After upgrading our environment to ESXi6, we've been experiencing DAG failover at least once a week during DRS vMotion failover. However, if we manually perform the failover, there are no issues. The SameSubnetDelay has already been increase to 20 seconds from default of 5 seconds.
Anyone knows why? What's changed in ESXi6 that is causing this long timeout for DRS vMotion on Exchange 2010 DAG?
HP Proliant G8
HP 3Par with SSD/SAS
For the time being you should disable DRS on your DAG nodes to avoid the failures. It could very well be that you have some underlying performance issue that is causing the DRS migration to occur and causing your bandwidth problems.
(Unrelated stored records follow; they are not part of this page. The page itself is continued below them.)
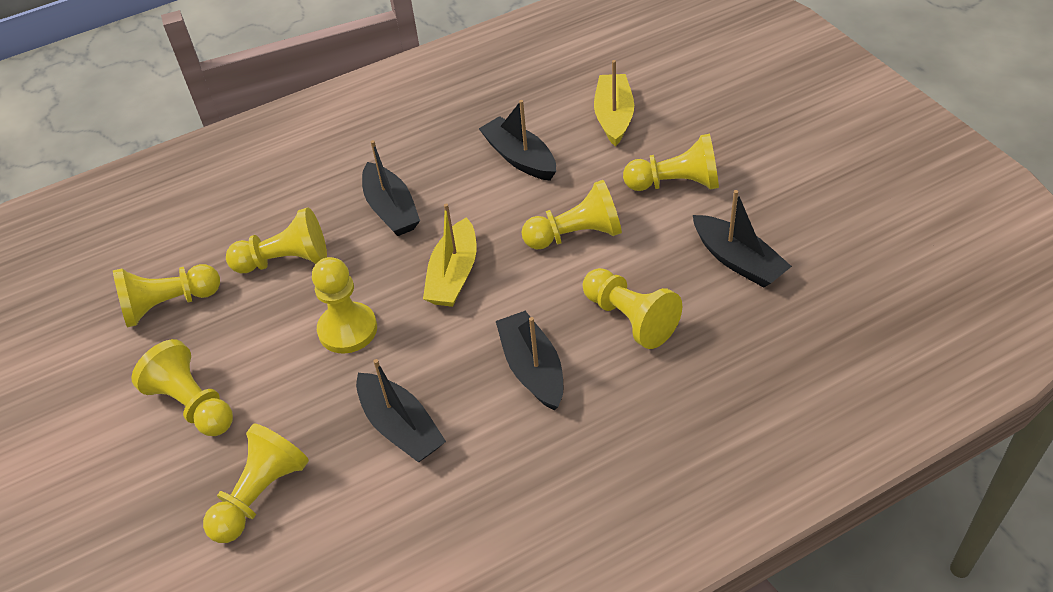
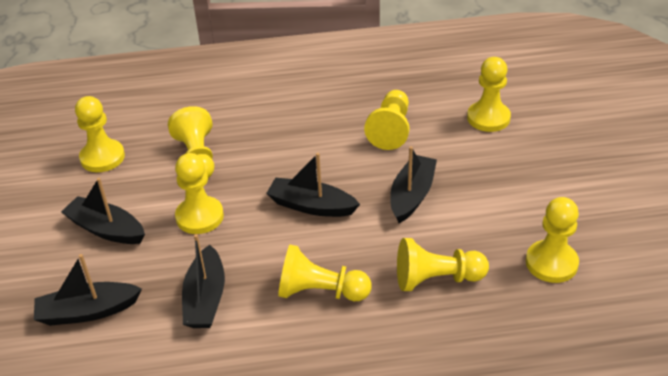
yellow boat: 2 -> 0

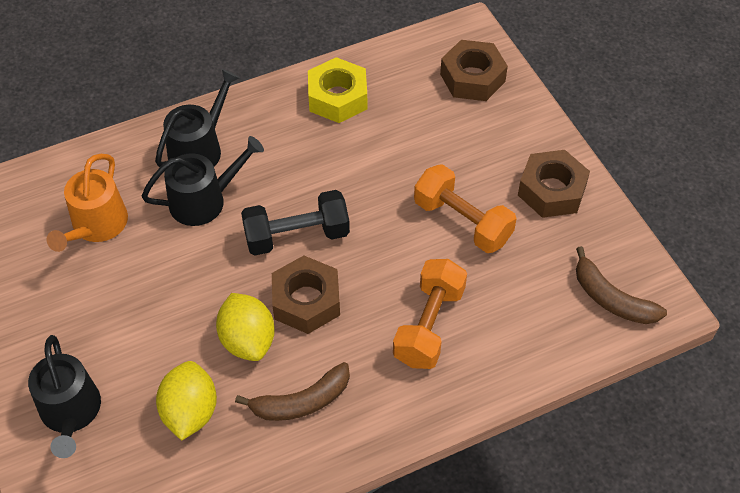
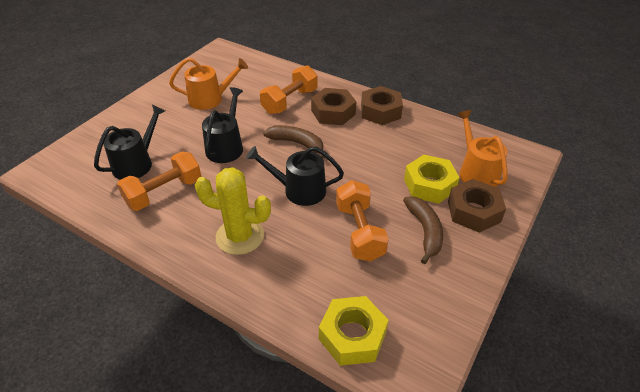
black dumbbell: 1 -> 0
orange dumbbell: 2 -> 3
orange watering can: 1 -> 2
yellow cactus: 0 -> 1
yellow lemon: 2 -> 0
yellow nut: 1 -> 2

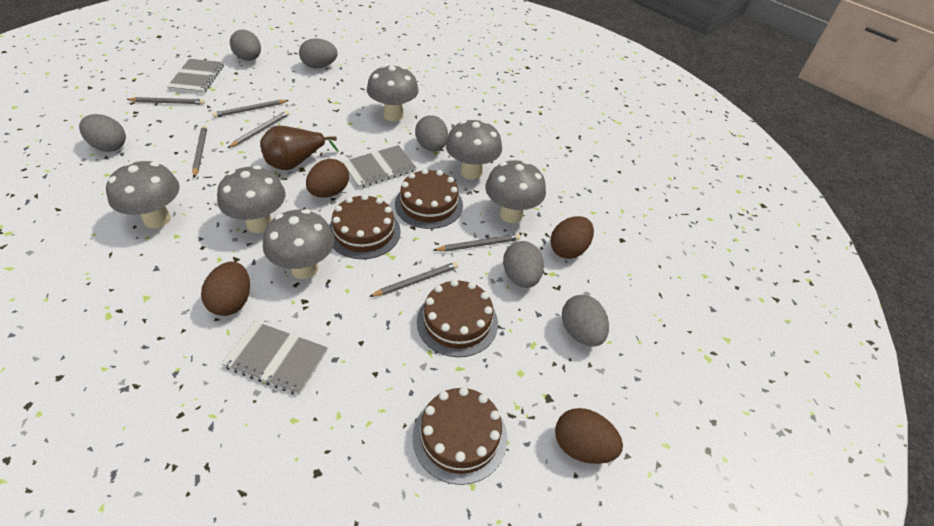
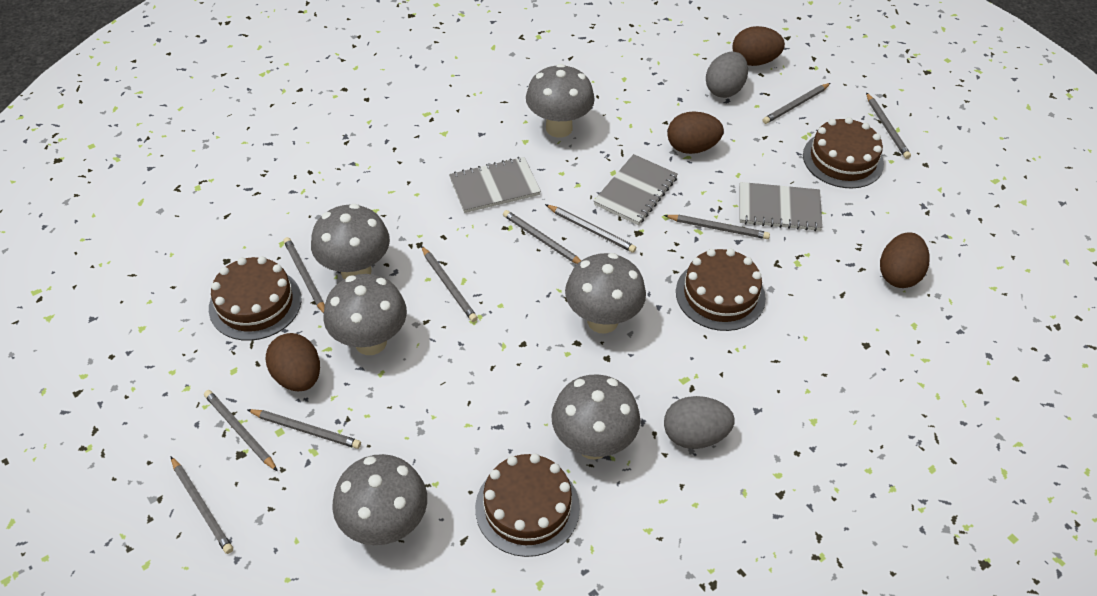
brown pear: 1 -> 0
grey egg: 6 -> 2
grey pencil: 6 -> 10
Meaning, whatever is causing stress that causes DRS to engage is probably causing the failure which is why you don't see it during a manual vMotion.
Check the cluster sensitivity- http://www.vmware.com/files/pdf/using-vmware-HA-DRS-and-vmotion-with-exchange-2010-dags.pdf
Relavent section is 5.2 I believe. This seemed to work for us- at least, the databases don't flop anymore. Exchange guy said his indexes failed though- but they came back about 30 secs later.
See what you think.
Whoops didn't read your whole post. That is odd indeed, if you already have the sensitivity relaxed.